▶ **ENTRIES SHOWN**

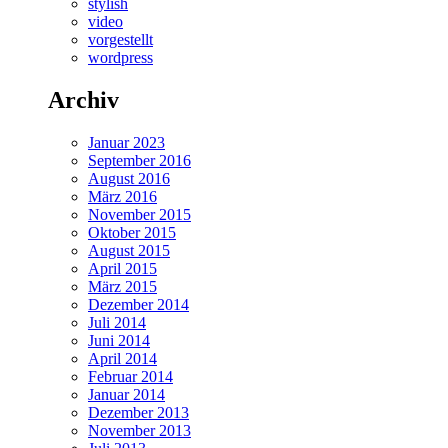
stylish
video
vorgestellt
wordpress
Archiv
Januar 2023
September 2016
August 2016
März 2016
November 2015
Oktober 2015
August 2015
April 2015
März 2015
Dezember 2014
Juli 2014
Juni 2014
April 2014
Februar 2014
Januar 2014
Dezember 2013
November 2013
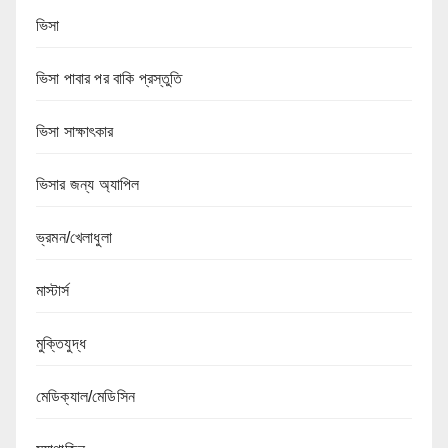
ভিসা
ভিসা পাবার পর বাকি প্রস্তুতি
ভিসা সাক্ষাৎকার
ভিসার জন্য অ্যাপিল
ভ্রমন/খেলাধুলা
মাস্টার্স
মুক্তিযুদ্ধ
মেডিক্যাল/মেডিসিন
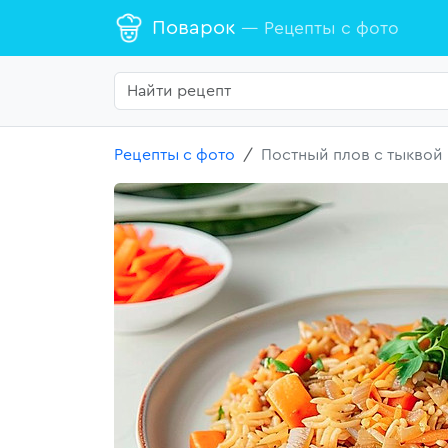
Поварок
— Рецепты с фото
Рецепты с фото
Постный плов с тыквой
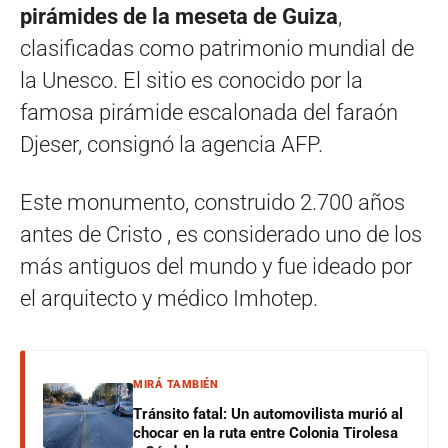
pirámides de la meseta de Guiza
,
clasificadas como patrimonio mundial de
la Unesco. El sitio es conocido por la
famosa pirámide escalonada del faraón
Djeser, consignó la agencia AFP.
Este monumento, construido 2.700 años
antes de Cristo , es considerado uno de los
más antiguos del mundo y fue ideado por
el arquitecto y médico Imhotep.
MIRÁ TAMBIÉN
Tránsito fatal: Un automovilista murió al
chocar en la ruta entre Colonia Tirolesa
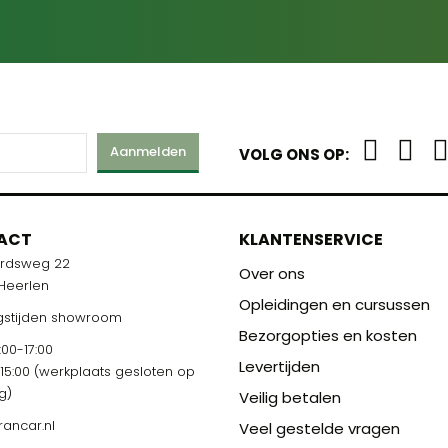
Aanmelden
VOLG ONS OP:
ACT
KLANTENSERVICE
ardsweg 22
Over ons
 Heerlen
Opleidingen en cursussen
stijden showroom
Bezorgopties en kosten
00-17:00
Levertijden
-15:00 (werkplaats gesloten op
g)
Veilig betalen
rancar.nl
Veel gestelde vragen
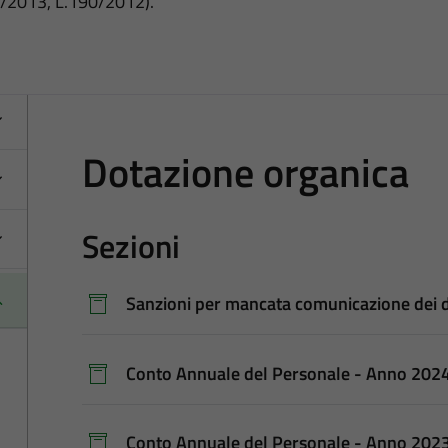
3/2013, L.190/2012).
Dotazione organica
Sezioni
Sanzioni per mancata comunicazione dei d
Conto Annuale del Personale - Anno 202
Conto Annuale del Personale - Anno 202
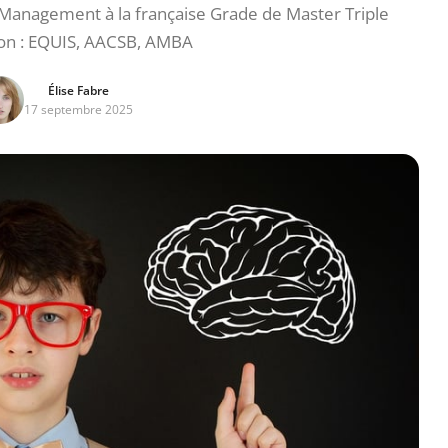
Management à la française Grade de Master Triple
ion : EQUIS, AACSB, AMBA
Élise Fabre
17 septembre 2025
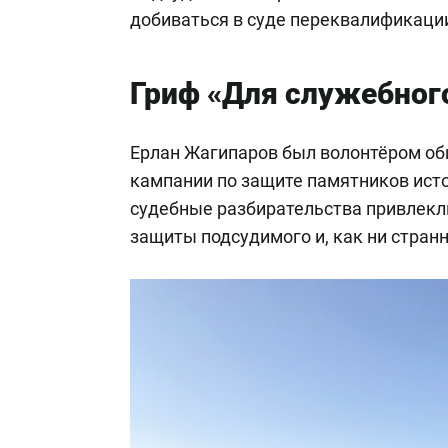
добиваться в суде переквалификации
Гриф «Для служебног
Ерлан Жагипаров был волонтёром об
кампании по защите памятников ист
судебные разбирательства привлекл
защиты подсудимого и, как ни странн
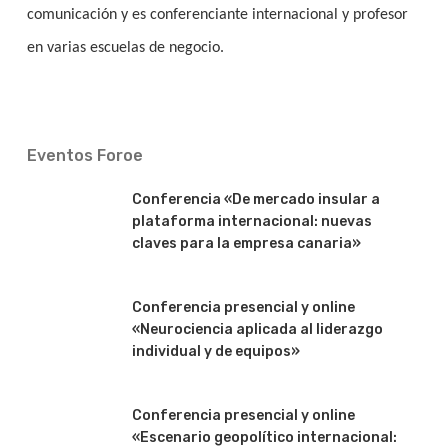
comunicación y es conferenciante internacional y profesor
en varias escuelas de negocio.
Eventos Foroe
Conferencia «De mercado insular a
plataforma internacional: nuevas
claves para la empresa canaria»
Conferencia presencial y online
«Neurociencia aplicada al liderazgo
individual y de equipos»
Conferencia presencial y online
«Escenario geopolítico internacional:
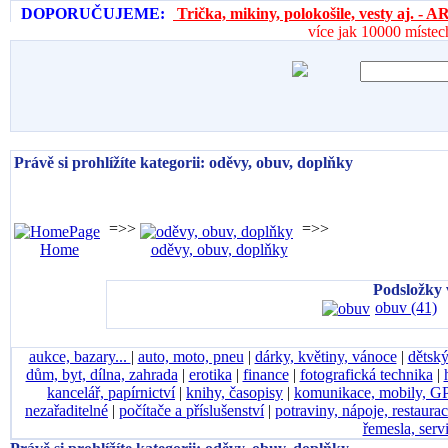
DOPORUČUJEME:
Trička, mikiny, polokošile, vesty aj. 
více jak 10000 místec
Právě si prohlížíte kategorii: oděvy, obuv, doplňky
=>>
=>>
Home
oděvy, obuv, doplňky
Podsložky 
obuv (41)
aukce, bazary...
|
auto, moto, pneu
|
dárky, květiny, vánoce
|
dětský
dům, byt, dílna, zahrada
|
erotika
|
finance
|
fotografická technika
|
kancelář, papírnictví
|
knihy, časopisy
|
komunikace, mobily, G
nezařaditelné
|
počítače a příslušenství
|
potraviny, nápoje, restaura
řemesla, serv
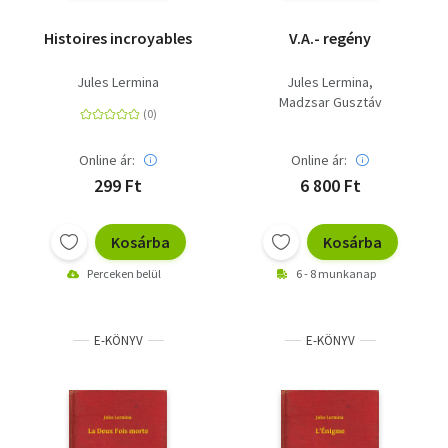
Histoires incroyables
V.A.- regény
Jules Lermina
Jules Lermina
Madzsar Gusztáv
Online ár:
Online ár:
299 Ft
6 800 Ft
Kosárba
Kosárba
Perceken belül
6 - 8 munkanap
E-KÖNYV
E-KÖNYV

▶ **PROMPT**
Output only the stretch above from the line with "chocar en la ruta entre Colonia Tirolesa" through the line with "mercado insular a", reproduced exactly. Exclude pictures.

▶ **EXPECTED ANSWER**
chocar en la ruta entre Colonia Tirolesa
Aanmelden
VOLG ONS OP:
ACT
KLANTENSERVICE
ardsweg 22
Over ons
 Heerlen
Opleidingen en cursussen
stijden showroom
Bezorgopties en kosten
00-17:00
Levertijden
-15:00 (werkplaats gesloten op
g)
Veilig betalen
rancar.nl
Veel gestelde vragen
3/2013, L.190/2012).
Dotazione organica
Sezioni
Sanzioni per mancata comunicazione dei d
Conto Annuale del Personale - Anno 202
Conto Annuale del Personale - Anno 202
Management à la française Grade de Master Triple
ion : EQUIS, AACSB, AMBA
Élise Fabre
17 septembre 2025
добиваться в суде переквалификации
Гриф «Для служебног
Ерлан Жагипаров был волонтёром об
кампании по защите памятников ист
судебные разбирательства привлекл
защиты подсудимого и, как ни странн
comunicación y es conferenciante internacional y profesor
en varias escuelas de negocio.
Eventos Foroe
Conferencia «De mercado insular a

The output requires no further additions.